(Prompt): Somewhere below are a line with "focal_35mm: 41" and a later line with "focal_mm: 24". Output exactly those lines and all lines between them.

┌─ Records for processing

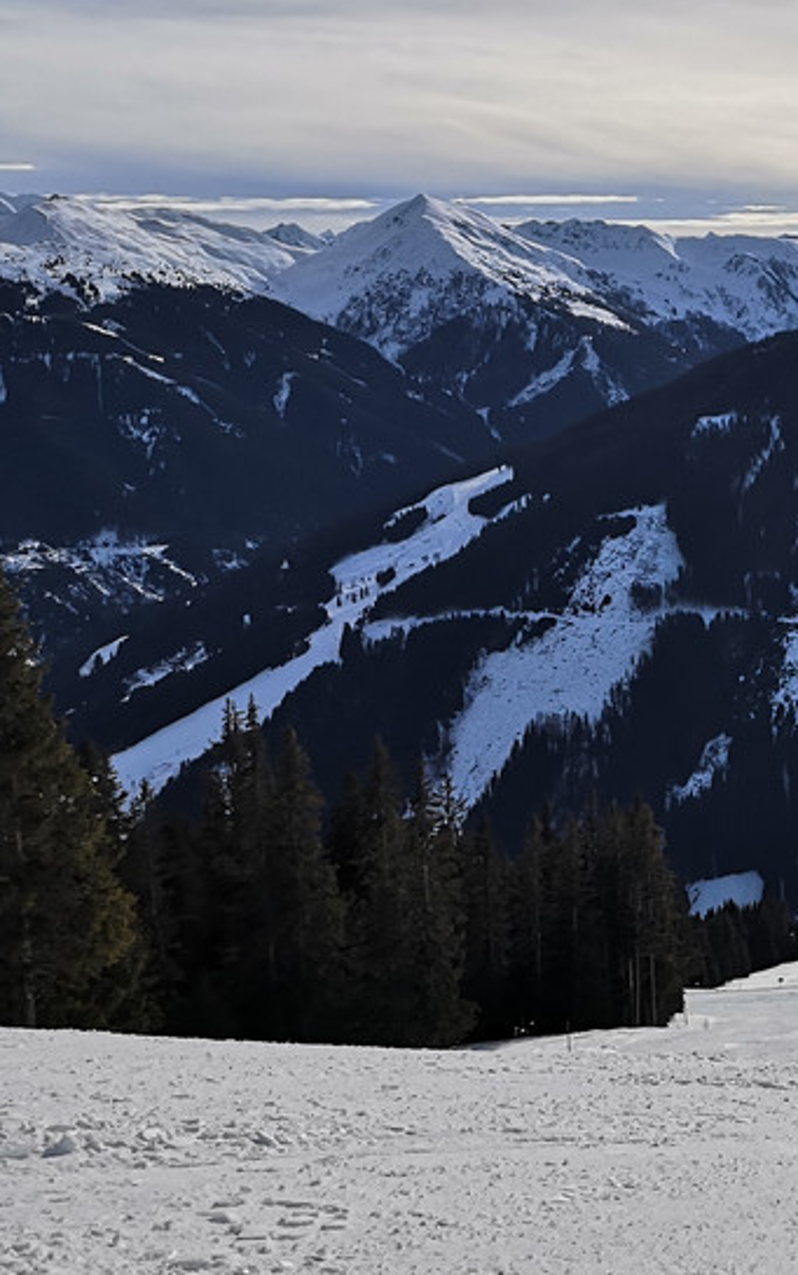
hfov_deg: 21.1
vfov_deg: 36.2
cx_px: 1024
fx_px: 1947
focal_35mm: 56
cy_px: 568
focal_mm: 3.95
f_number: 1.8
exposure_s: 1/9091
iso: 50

└─
┌─ Records for processing

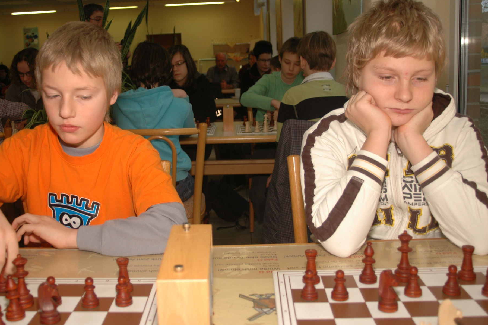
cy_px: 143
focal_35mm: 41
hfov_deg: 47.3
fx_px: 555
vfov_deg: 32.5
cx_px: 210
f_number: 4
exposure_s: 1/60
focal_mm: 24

└─
┌─ Records for processing

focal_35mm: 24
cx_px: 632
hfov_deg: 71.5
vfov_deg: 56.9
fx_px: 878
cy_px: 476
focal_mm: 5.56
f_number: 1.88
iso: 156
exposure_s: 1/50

└─

(Task result):
focal_35mm: 41
hfov_deg: 47.3
fx_px: 555
vfov_deg: 32.5
cx_px: 210
f_number: 4
exposure_s: 1/60
focal_mm: 24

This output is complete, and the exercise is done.